Submitted by bepis49 t3_127row8 in personalfinance
sciguyCO t1_jefiz0y wrote
You are allowed to withdraw however much you want from your Roth IRA at any time at any age. That is your money and you cannot be prevented from accessing it.
The big catch (which is probably your actual question) is that there are rules about whether that withdrawn money will be taxed or penalized. That tax + penalty is usually high enough that it's almost always a bad idea to incur those unless you absolutely, positively have to have more money right now or face severe consequences.
Roth IRA withdrawals follow a defined order depending on the category those dollars fall into.

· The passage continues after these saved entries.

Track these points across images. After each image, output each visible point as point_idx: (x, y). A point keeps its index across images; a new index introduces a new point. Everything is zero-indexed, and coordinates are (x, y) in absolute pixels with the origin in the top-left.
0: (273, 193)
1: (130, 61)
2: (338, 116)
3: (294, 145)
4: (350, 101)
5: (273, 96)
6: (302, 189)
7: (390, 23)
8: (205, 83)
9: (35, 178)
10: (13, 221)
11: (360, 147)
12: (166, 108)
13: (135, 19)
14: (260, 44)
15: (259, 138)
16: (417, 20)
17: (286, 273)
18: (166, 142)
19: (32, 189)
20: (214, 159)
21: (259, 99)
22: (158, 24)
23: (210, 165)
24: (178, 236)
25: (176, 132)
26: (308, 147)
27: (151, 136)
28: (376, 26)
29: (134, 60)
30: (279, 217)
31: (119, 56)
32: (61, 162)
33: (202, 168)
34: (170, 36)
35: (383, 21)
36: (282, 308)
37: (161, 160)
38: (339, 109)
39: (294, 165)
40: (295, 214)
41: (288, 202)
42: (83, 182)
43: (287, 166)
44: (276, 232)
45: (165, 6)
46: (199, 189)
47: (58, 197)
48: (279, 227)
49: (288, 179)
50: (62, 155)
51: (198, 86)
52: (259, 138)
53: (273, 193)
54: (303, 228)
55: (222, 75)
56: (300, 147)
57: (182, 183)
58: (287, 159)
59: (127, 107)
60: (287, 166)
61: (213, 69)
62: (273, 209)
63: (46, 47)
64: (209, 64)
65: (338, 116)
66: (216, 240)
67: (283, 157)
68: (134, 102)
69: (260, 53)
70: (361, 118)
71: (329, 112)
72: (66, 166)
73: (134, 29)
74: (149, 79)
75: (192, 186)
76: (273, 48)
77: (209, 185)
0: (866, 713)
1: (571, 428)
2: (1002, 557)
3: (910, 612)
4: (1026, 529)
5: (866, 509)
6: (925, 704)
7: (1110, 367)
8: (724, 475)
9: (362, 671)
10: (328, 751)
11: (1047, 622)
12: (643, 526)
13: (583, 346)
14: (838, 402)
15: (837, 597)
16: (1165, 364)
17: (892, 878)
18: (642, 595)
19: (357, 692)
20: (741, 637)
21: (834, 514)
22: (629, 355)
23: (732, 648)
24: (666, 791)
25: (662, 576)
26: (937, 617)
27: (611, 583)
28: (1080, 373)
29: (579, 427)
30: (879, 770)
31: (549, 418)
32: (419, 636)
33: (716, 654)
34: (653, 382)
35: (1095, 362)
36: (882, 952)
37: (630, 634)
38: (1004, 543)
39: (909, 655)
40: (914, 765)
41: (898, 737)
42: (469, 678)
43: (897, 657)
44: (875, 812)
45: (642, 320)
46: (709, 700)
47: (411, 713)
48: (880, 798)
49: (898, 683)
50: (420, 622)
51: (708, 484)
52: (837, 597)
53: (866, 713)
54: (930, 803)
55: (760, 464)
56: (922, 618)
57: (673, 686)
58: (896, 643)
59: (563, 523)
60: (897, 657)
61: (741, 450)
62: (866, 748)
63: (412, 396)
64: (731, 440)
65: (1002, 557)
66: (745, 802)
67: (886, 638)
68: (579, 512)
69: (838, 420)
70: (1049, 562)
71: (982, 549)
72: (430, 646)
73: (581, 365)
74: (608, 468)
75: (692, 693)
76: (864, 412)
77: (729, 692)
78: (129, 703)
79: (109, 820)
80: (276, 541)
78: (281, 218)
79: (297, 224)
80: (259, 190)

Here's a decently readable chart.
- "Contributory dollars" is the total of money you have put into your Roth IRA(s) since your very first deposit, minus any past withdrawals from your Roth IRA. So if you've made $5k of contributions since 2018 and haven't taken anything out since, that's the amount in this category and is the first thing used up from your current balance.
- The "conversion dollars" only matter when you've moved money from a non-Roth retirement account into your Roth IRA. That's probably not relevant to your situation, so I'll skip those.
- "Earnings" is everything else.
Withdrawals are always done as cash, so if you didn't have any in your IRA you'd have to sell some of your investments. That specific step is invisible to the IRS as far as taxes, they only look at money going into / out of the IRA as a whole.
So as long as you've contributed more than $1000 into your Roth IRA in the past 5 years, you can withdraw that much from your IRA without owing the IRS anything. That does effectively "waste" some of your past annual contribution limit and you lose out on future growth, but the government won't want anything from you for making that withdrawal.